А Джон Оутис Кенделл? Мы снова стали друзьями. Не сразу, конечно. Но в тысяча девятьсот сорок седьмом он приезжал со мной повидаться, и мы славно провели денек, совсем как в былые времена. А теперь он умер, и вот наконец я хоть кому-то рассказал все как было. Что вы скажете вашим городским друзьям? Они не поверят ни единому вашему слову. Но ручаюсь вам, все это чистая правда. Это так же верно, как то, что я сижу здесь сейчас, и дышу свежим воздухом, и гляжу на свои мозолистые руки, и уже немного напоминаю выцветшие предвыборные плакаты той поры, когда я баллотировался в окружные казначеи.

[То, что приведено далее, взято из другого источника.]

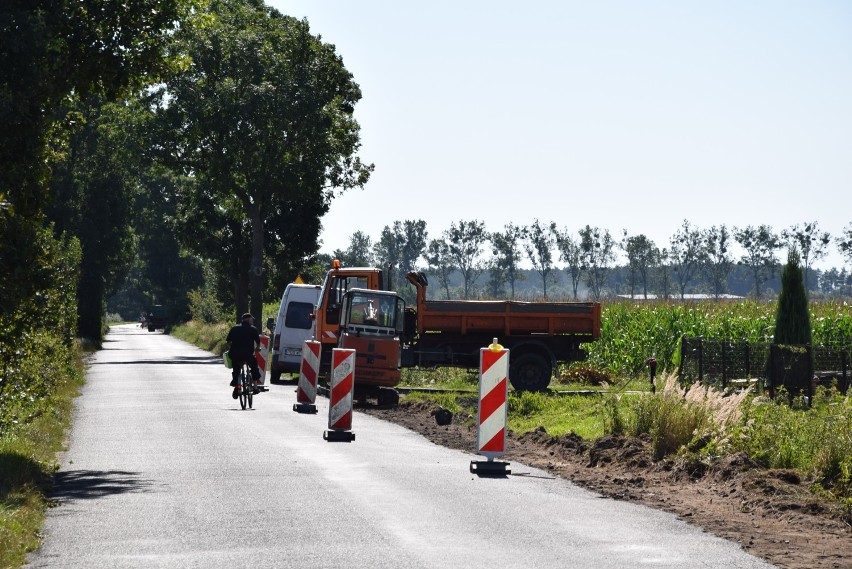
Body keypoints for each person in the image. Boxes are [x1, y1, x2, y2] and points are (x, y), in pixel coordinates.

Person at [226, 313, 261, 399]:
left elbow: (228, 342)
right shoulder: (253, 329)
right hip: (248, 355)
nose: (252, 321)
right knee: (254, 367)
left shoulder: (234, 328)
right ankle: (255, 387)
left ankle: (236, 384)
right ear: (248, 319)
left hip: (235, 355)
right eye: (251, 319)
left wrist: (231, 348)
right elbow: (258, 343)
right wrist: (257, 348)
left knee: (236, 369)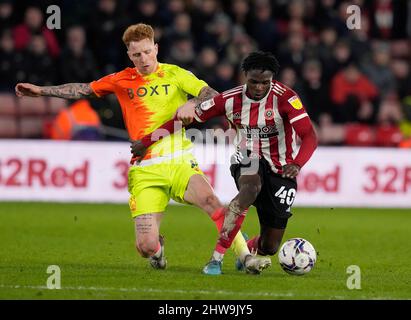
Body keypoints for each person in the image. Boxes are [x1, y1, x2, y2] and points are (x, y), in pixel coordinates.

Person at [15, 23, 270, 274]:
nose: (143, 58)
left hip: (178, 160)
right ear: (129, 55)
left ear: (156, 48)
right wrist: (40, 91)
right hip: (146, 169)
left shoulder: (176, 74)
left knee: (211, 201)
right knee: (145, 247)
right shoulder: (121, 80)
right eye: (136, 54)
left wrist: (193, 103)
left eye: (147, 51)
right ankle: (158, 251)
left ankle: (246, 257)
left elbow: (212, 94)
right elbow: (83, 90)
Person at [132, 51, 318, 275]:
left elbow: (309, 136)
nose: (259, 87)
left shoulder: (286, 98)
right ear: (244, 77)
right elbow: (182, 121)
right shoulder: (228, 99)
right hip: (247, 158)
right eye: (253, 82)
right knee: (250, 188)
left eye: (265, 83)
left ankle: (249, 246)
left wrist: (297, 164)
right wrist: (146, 141)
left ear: (272, 79)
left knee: (270, 246)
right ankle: (216, 258)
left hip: (282, 167)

Мы стояли с ним на платформе.
— До свиданья, спасибо, что приехали и выслушали меня, и позволили мне выложить всю мою подноготную. Всех благ вашим любознательным друзьям! А вот и поезд! И мне надо бежать мы с Леной сегодня после обеда едем по побережью с миссией Красного Креста. Прощайте!
Я смотрел, как покойник резво топал по платформе, так что у меня под ногами дрожали доски, как он вскочил в свой древний «форд», осевший под его тяжестью, и вот уже нажал могучей ножищей на стартер, мотор взревел, Дадли Стоун с улыбкой обернулся ко мне, помахал рукой — и покатил прочь, к тому вдруг засверкавшему всеми огнями городу, что называется Безвестность, на берегу ослепительного моря под названием Былое.